This series was reported by Delroy Alexander, Greg Burns, Robert Manor, Flynn McRoberts and E.A. Torriero. It was written by McRoberts.
By the fall of 2000, the two business giants were so enmeshed that dozens of the Chicago accounting firm's most ambitious auditors reported to work each day at Enron.
Their paychecks came from Andersen, but their livelihoods depended on the fast-growing darling of Wall Street. Enron could be a volatile partner, at times even a bully. But Andersen was hooked on a relationship that it found simply too lucrative to abandon.
Many of Andersen and Enron's top number crunchers took annual golf vacations together, making friendly bets on each round. They went on ski outings, schussing down the slopes together. Others would sneak away from the office for Astros games at Enron Field and take turns buying margaritas at Mama Ninfa's, a local Mexican restaurant chain. They played fantasy football against each other over the office computers.
"It was like these very bright geeks at Andersen suddenly got invited to this really cool, macho frat party," said Leigh Anne Dear, a former senior audit manager at Andersen who worked in Enron tower. "They were out of control, and they didn't even know it because it was so cool to associate yourself with the top, with the guys who run a multibillion-dollar company."

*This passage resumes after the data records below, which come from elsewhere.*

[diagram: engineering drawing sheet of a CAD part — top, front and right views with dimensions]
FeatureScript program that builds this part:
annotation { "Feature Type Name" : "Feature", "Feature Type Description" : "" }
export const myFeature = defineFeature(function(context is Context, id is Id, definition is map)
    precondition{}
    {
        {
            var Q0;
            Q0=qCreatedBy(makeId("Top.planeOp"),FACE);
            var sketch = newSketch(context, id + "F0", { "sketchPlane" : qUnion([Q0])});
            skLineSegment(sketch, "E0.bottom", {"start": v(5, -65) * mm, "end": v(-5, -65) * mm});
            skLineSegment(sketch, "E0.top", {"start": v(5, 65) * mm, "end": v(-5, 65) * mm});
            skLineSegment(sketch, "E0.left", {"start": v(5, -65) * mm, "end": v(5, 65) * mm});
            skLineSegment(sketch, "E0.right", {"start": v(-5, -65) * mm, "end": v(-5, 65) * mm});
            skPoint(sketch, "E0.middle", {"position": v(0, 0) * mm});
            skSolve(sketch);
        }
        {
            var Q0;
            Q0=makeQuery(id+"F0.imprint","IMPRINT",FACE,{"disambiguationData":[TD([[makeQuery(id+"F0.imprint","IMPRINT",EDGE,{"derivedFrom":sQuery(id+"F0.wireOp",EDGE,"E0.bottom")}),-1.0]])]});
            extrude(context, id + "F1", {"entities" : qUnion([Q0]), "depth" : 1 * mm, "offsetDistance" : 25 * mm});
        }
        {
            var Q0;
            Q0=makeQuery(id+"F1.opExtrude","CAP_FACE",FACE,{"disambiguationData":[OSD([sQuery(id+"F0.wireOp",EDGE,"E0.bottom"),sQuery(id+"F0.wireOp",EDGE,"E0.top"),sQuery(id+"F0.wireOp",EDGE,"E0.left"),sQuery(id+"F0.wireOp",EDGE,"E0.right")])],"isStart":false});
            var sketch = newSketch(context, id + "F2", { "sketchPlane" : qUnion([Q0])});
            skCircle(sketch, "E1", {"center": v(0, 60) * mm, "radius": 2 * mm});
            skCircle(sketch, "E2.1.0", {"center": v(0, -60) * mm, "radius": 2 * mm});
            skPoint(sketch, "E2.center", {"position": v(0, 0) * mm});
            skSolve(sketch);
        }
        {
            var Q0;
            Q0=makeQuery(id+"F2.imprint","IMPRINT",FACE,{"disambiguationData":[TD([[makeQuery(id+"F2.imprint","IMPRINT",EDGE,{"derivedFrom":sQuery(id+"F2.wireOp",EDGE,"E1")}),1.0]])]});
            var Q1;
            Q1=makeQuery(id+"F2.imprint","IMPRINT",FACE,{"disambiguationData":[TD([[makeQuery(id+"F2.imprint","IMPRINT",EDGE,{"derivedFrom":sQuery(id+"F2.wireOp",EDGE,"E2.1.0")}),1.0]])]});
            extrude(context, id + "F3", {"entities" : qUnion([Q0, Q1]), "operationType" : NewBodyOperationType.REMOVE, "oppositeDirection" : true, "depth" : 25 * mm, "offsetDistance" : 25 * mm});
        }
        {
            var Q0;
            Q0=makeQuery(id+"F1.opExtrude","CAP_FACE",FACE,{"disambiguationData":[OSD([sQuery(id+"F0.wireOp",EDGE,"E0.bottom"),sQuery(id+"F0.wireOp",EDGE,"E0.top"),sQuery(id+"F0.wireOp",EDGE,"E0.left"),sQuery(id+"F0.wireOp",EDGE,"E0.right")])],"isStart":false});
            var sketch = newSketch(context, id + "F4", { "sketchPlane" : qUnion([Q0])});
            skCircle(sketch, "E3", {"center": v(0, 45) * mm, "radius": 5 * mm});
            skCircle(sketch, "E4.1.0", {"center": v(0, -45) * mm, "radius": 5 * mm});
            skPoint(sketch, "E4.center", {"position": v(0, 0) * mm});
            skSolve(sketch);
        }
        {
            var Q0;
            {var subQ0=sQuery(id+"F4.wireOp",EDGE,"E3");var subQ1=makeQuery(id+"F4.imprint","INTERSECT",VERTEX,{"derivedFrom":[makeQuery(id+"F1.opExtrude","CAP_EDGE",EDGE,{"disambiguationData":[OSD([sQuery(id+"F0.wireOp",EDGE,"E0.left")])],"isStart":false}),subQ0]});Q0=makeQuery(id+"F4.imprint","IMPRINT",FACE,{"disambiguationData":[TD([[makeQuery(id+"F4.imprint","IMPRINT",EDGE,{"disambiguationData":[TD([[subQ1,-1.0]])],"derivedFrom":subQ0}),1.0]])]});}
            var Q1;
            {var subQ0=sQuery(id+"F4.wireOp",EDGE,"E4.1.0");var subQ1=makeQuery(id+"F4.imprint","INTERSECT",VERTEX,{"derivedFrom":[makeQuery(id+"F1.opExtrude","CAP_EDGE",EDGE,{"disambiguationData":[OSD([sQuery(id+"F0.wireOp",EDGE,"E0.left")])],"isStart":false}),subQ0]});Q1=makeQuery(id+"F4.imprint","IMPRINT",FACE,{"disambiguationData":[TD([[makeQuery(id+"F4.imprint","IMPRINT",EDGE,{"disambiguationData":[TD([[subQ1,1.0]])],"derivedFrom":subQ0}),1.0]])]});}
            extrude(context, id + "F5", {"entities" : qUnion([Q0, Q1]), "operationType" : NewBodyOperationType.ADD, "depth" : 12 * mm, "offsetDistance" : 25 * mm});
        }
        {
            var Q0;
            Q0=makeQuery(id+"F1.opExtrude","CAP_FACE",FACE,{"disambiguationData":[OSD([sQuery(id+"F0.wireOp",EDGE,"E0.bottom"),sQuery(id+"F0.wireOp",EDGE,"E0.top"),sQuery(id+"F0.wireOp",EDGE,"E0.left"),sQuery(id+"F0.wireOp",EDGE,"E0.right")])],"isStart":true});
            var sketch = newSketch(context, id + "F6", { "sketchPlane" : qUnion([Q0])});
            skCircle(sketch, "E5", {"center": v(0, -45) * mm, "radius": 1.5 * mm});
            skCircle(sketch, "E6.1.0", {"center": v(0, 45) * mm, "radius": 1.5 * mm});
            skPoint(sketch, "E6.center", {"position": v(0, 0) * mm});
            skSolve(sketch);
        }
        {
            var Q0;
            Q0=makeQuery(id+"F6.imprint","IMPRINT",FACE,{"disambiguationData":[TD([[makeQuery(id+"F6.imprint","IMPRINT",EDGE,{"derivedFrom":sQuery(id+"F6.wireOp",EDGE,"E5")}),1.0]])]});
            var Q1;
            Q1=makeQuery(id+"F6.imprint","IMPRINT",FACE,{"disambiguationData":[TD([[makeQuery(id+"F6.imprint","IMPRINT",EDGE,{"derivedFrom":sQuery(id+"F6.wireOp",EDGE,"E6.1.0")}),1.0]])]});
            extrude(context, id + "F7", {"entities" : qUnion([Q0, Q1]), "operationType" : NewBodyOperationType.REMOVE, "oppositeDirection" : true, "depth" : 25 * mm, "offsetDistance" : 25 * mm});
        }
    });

In time, insiders at both disgraced firms now say, those close ties eroded the most important role Andersen was supposed to play as Enron's auditor: providing strong, independent verification of its financial reports.
As Enron collapsed into bankruptcy in December, further depressing a weakened stock market, Andersen leaders portrayed it as a client run amok. But a closer examination of their relationship reveals that, in Enron, Andersen found a monster partly of its own making.
Andersen's failures at Enron were the culmination of a decade of sliding standards and audit debacles at the firm, which had come to reward salesmanship over technical skill and to pursue higher profits even if it meant compromising a legacy of defiant independence.
The closeness between Andersen and Enron--the firm's $58 million client in fiscal 2000 alone--largely robbed the auditor of its good judgment, key employees inside both firms contend. Short-circuiting their system of checks and balances and overriding their own technical staff, Andersen's lead Enron auditors signed off on questionable deals instead of telling their client "no"--until it was too late.
The confirmation for such signoffs was often circular: Enron would tell its employees that Andersen had approved the deals, while Andersen would tell its people that Enron's top decision-makers had OKd them.
But in the hallways and offices at Andersen, some auditors who worked on Enron had a word for the iffy accounting calls: shambolic.
When outsiders learned the details of Enron's dealmaking, its highflying stock plummeted. By the time the energy trader imploded last fall after admitting it overstated earnings by hundreds of millions of dollars, Andersen had little defense, since its signature was all over the deals.
Other major accounting firms have had their embarrassments in this season of corporate fiascoes, from Deloitte & Touche's audits of Adelphia Communications Corp. to KPMG's sign-off on the bad books at Xerox Corp. But none quite match the pileup attributed to Andersen: Enron, WorldCom Inc., Global Crossing Ltd., Qwest Communications International Inc.
And Andersen's inability to safeguard investors' interests at Enron had consequences far beyond the two firms. The episode undermined the nation's faith in the numbers that define corporate America.
Enron Corp. declined to comment for this story, and an Andersen spokesman said the firm made its response clear during its obstruction-of-justice trial that ended in a conviction in June. Andersen contends that its auditors sought to correctly account for Enron's books but were thwarted by misinformation from the now-bankrupt energy-trading giant.
In court filings this summer, Andersen's lead partner on its Enron account, David Duncan, denied ignoring "alleged red flags" in the energy trader's accounting or that his team "abandoned its professional duty to remain independent."
But interviews with executives and staffers at both firms and a review of thousands of pages of court transcripts and internal documents illustrate just how intoxicating Enron became for Andersen, which often accommodated its prized client despite the doubts of some of Andersen's own auditors.